[Marinir] [tempoint'f] Penyelundup Membonceng Bantuan Bencana
Yap Hong Gie
ouwehoer at centrin.net.id
Tue Apr 12 22:21:49 CEST 2005
http://www..com/hg/nasional/2005/04/12/brk,20050412-55,id.html
Nasional
Penyelundup Membonceng Bantuan Bencana
Selasa, 12 April 2005 | 21:29 WIB
TEMPO Interaktif, Jakarta:Berdalih bantuan tsunami untuk Aceh dan Sumatera
Utara para penyelundup berusaha memasukkan mobil mewah dan barang-barang
melalui Pelabuhan Belawan, Medan. Menurut M. Jusuf Rizal, Direktur Blora
Center, hal ini diketahui dari masyarakat yang memberikan informasi kepada
Lumbung Informasi Rakyat (Lira) Blora Center.
58 mobil tersebut tergolong mobil mewah yang berharga ratusan juta dengan
merek antara lain Mercedes Benz, Toyota Land Cruiser, Nissan E-Trail.

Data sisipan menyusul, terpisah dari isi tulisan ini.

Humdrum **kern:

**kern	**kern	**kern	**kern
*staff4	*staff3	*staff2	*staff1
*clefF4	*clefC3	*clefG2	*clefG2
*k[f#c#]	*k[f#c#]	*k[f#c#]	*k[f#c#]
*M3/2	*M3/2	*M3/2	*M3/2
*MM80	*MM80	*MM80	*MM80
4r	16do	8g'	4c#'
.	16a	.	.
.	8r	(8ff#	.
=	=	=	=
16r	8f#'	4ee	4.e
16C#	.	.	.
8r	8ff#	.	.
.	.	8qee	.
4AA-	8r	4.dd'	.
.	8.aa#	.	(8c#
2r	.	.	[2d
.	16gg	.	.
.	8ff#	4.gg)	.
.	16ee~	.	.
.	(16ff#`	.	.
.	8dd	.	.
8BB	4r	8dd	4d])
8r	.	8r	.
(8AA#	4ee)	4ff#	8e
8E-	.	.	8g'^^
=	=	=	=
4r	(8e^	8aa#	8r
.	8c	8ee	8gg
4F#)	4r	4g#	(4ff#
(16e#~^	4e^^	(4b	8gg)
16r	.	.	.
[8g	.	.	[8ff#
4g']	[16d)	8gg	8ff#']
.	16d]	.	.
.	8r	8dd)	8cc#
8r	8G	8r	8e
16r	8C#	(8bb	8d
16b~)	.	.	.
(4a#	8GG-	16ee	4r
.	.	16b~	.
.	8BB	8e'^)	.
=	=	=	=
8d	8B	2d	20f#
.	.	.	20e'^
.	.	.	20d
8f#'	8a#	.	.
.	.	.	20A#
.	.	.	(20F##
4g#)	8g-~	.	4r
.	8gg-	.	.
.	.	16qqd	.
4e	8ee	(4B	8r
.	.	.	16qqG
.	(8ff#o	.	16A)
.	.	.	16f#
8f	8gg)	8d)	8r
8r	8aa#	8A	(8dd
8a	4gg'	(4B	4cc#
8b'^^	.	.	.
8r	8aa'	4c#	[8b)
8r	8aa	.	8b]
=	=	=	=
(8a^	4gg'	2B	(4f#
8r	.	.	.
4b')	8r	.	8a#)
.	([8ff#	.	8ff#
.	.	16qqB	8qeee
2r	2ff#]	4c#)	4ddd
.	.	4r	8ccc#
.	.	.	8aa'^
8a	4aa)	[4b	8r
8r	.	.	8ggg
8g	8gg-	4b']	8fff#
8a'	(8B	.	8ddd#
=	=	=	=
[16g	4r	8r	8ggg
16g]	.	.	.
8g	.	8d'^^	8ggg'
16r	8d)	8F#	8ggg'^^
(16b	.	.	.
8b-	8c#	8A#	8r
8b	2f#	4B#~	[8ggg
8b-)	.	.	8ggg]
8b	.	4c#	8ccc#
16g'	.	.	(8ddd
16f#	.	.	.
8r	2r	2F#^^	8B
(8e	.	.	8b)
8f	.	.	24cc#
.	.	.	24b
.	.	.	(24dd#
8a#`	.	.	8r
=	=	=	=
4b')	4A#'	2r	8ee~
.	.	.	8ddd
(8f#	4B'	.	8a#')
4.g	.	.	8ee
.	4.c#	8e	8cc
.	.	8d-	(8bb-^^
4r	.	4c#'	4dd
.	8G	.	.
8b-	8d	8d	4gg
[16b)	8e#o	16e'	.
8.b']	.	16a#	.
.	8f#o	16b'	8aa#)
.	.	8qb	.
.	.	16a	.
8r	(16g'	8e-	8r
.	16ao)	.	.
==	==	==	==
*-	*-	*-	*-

Hingga
saat ini 58 mobil tersebut masih tertahan di Belawan bersama dengan 1200
kontainer barang bantuan untuk Aceh dan Sumut.
Berdasarkan Surat Menteri Perdagangan tanggal 11 Januari 2005 perihal
prosedur barang bantuan bencana alam untuk Aceh dan Sumut harus memiliki
dokumen berupa persetujuan impor Menteri perdagangan dan rekomendasi dari
Bakornas.
"Sedangkan mobil-mobil tersebut diduga belum memiliki dokumen yang lengkap
dan diselundupkan sehingga seolah-olah merupakan bantuan kemanusiaan untuk
mempermudah masuknya barang,"kata Jusuf.
Nama importir pada mobil selundupan tersebut tercantum antara lain ; Palang
Merah indonesia (16 buah Nissan E-Trail), Mrs. Kristina (6 buah Mercedez
Benz), Mr. Nasser Kasami dari solidaritas Indonesia (4 buah Toyota
Landcruiser), dan UNICEF Medan (14 buah Toyota Hi-Ace).
"Tentang kemungkinan instansi tersebut diatas terlibat dalam penyelundupan
ini, pihak Blora Center akan menelusuri lebih jauh,"kata Jusuf.
Mengenai kontainer yang ikut tertahan di Belawan, menurut Jusuf , dari 1200
kontainer yang tertahan sebanyak 150 memiliki izin dari Departemen
Perdagangan tetapi belum diurus importirnya dan sebanyak 1050 merupakan
barang selundupan (ilegal).
Barang-barang tersebut antara lain meliputi air mineral, alat kesehatan dan
obat-obatan, beras Vietnam, ikan kaleng, peralatan bayi, serta kebutuhan
sanitasi lainnya. Menurut Jusuf kontainer yang dimasukkan untuk untuk
membantu korban tsunami tidak sepenuhnya murni dan diduga hanya akal-akalan
agar terbebas dari bea masuk dan kemudahan lainnya.
Barang-barang tersebut mulai masuk ke Indonesia sejak tanggal 16 Januari
2005 hingga 31 Maret 2005. Saat ini beberapa pejabat tinggi mencoba
intervensi agar barang-barang tersebut dapat dikeluarkan.